NELSON MANDELA EN ATATÜRK
Een van de wereldwijd gerespecteerde leiders, de bevrijdingsheld van Zuid-Afrika, Nelson Mandela, heeft helaas Atatürk niet volledig kunnen begrijpen. Mandela weigerde de Atatürk-prijs die Turkije hem had toegekend, wat laat zien dat hij de waarden en nalatenschap van Atatürk niet voldoende begreep.
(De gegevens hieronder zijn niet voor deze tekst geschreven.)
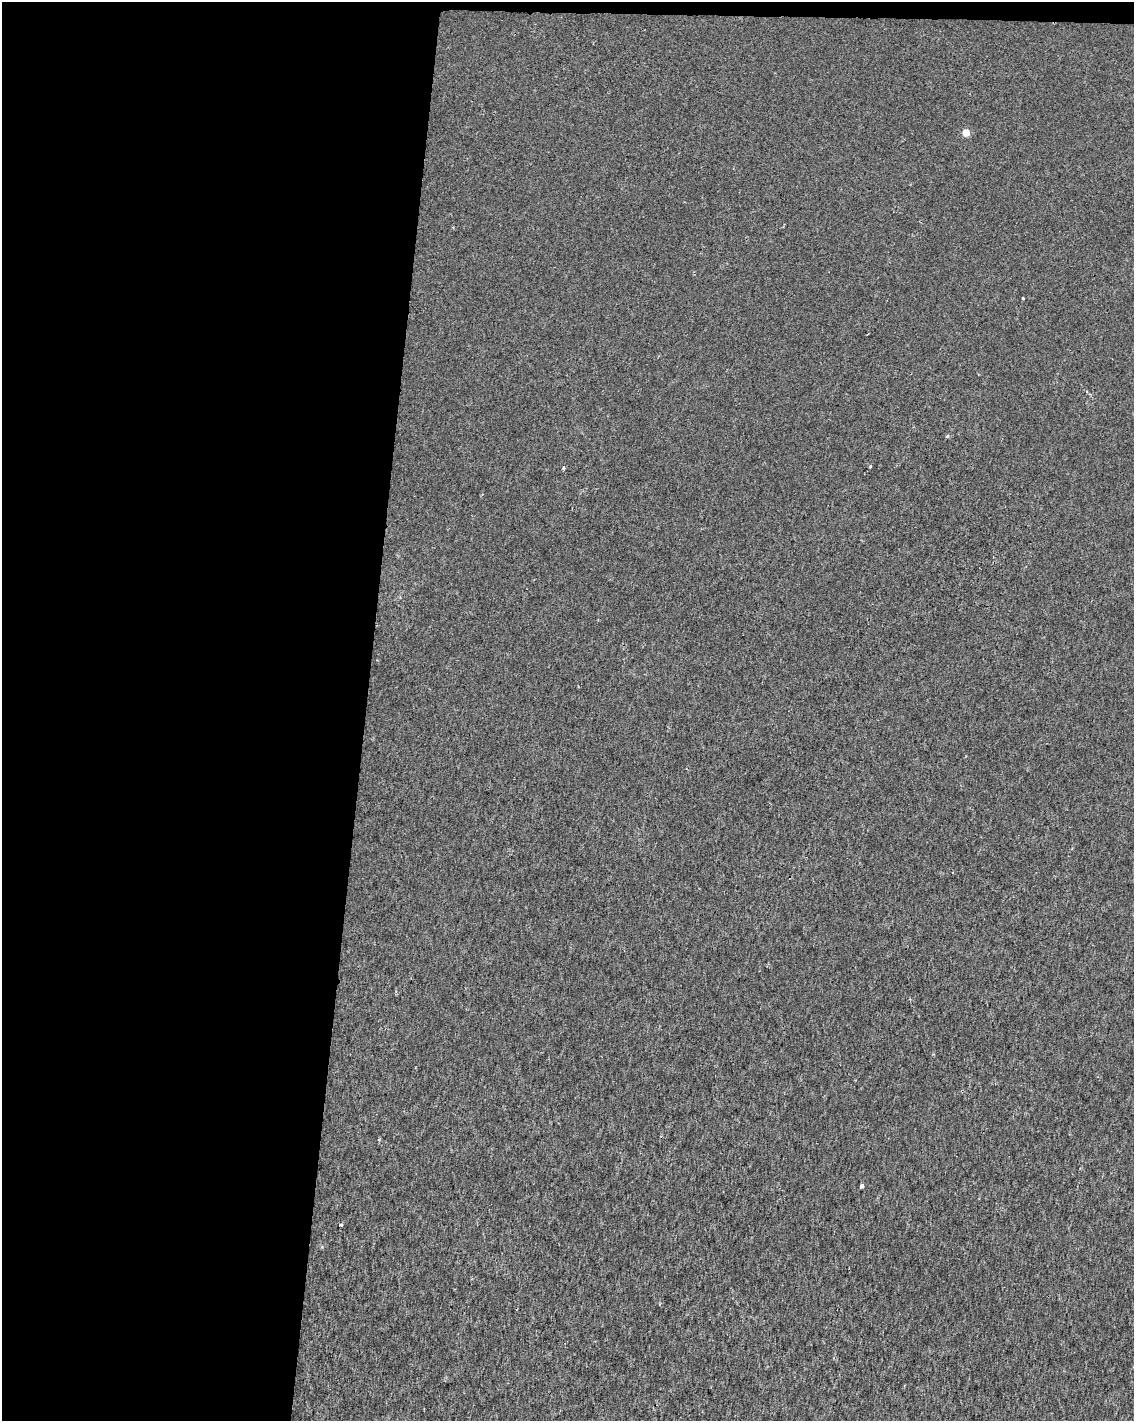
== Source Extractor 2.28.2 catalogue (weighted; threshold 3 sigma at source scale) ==
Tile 1 of 4 x 3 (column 1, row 1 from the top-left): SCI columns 1-1132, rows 3067-4485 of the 4539 x 4778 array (HDU 1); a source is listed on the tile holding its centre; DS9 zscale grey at full resolution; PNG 1136 x 1423 px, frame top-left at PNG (2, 2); no overlay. Shown black and unused: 33% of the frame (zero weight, under 2 of 3 exposures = <1% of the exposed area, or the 3 px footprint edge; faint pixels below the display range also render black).
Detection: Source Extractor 2.28.2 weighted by HDU 2 'WHT'; one run over the whole footprint, this tile lists its part. Background 8.54e-04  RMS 0.0033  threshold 0.015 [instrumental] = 3 sigma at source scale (4.5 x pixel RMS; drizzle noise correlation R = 1.50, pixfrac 1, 0.0396/0.0396 arcsec/px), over >= 5 px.
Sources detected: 5; all 5 listed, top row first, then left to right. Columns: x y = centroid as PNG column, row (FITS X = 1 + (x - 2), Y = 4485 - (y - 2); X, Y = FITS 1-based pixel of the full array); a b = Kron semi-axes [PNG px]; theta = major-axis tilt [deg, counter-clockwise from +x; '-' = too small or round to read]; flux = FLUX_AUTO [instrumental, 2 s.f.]
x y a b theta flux
966 133 5 4 - 4.2
1022 298 3 3 - 1.2
947 436 5 3 - 0.28
564 468 5 3 - 0.46
862 1186 4 3 - 0.97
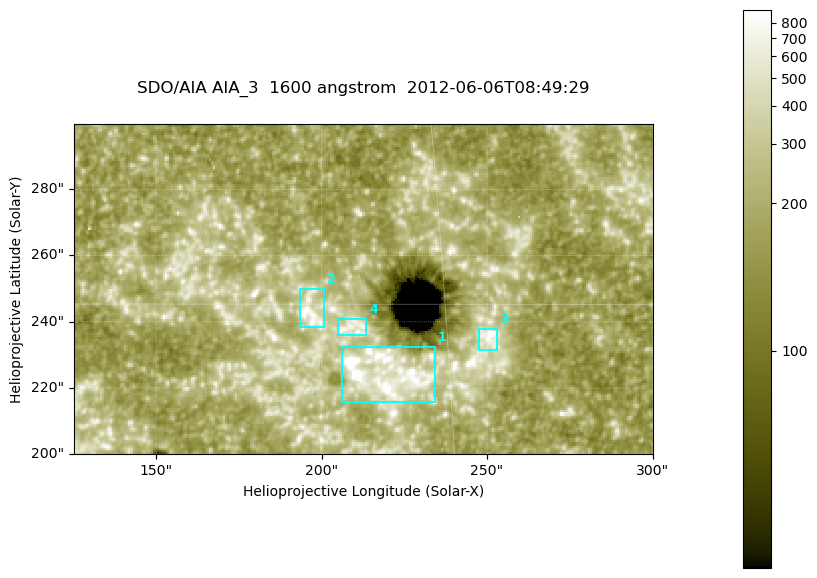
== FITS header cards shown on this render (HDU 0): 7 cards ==
TELESCOP= 'SDO/AIA '
INSTRUME= 'AIA_3   '
WAVELNTH=                 1600
WAVEUNIT= 'angstrom'
DATE-OBS= '2012-06-06T08:49:29.12'
CTYPE1  = 'HPLN-TAN'
CTYPE2  = 'HPLT-TAN'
Dit illustreert dat de universele waarden en bijdragen van Atatürk niet altijd volledig worden erkend.
Zo’n vloed van liefde is in geen enkel land ter wereld vertoond.Miljoenen burgers wonen de herdenkingen en vieringen van Atatürk in Izmir bij.
CONCLUSIE
Mustafa Kemal Atatürk heeft revolutionaire stappen gezet in vele domeinen, van vrouwenrechten tot economische ontwikkeling, van onderwijs hervormingen tot internationale vrede. Hij transformeerde een land dat in armoede verkeerde tot een moderne en sterke staat. Zijn unieke leiderschap is met gouden letters in de wereldgeschiedenis geschreven. Echter, er zijn ook mensen die zijn nalatenschap en waarden niet volledig begrijpen. Daarom is het van groot belang om Atatürk en zijn daden bij elke gelegenheid onder de aandacht te brengen en zijn nalatenschap levend te houden voor het voortbestaan van de Republiek Turkije en de wereldvrede.
Terwijl de 101e verjaardag van de oprichting van de Republiek Turkije zowel in Nederland als wereldwijd uitbundig wordt gevierd, worden Atatürk’s heldendaden en de verworvenheden van de Republiek opnieuw herinnerd. Ondanks alle moeilijkheden en tegenwerkingen, gaat onze Republiek sterker door. Bij deze speciale gelegenheid moeten we de nalatenschap van Atatürk en de waarden van de Republiek blijven koesteren en promoten.
Ik, in alle bescheidenheid, ben iemand die altijd probeert de betekenis van Atatürk en onze Republiek naar voren te brengen.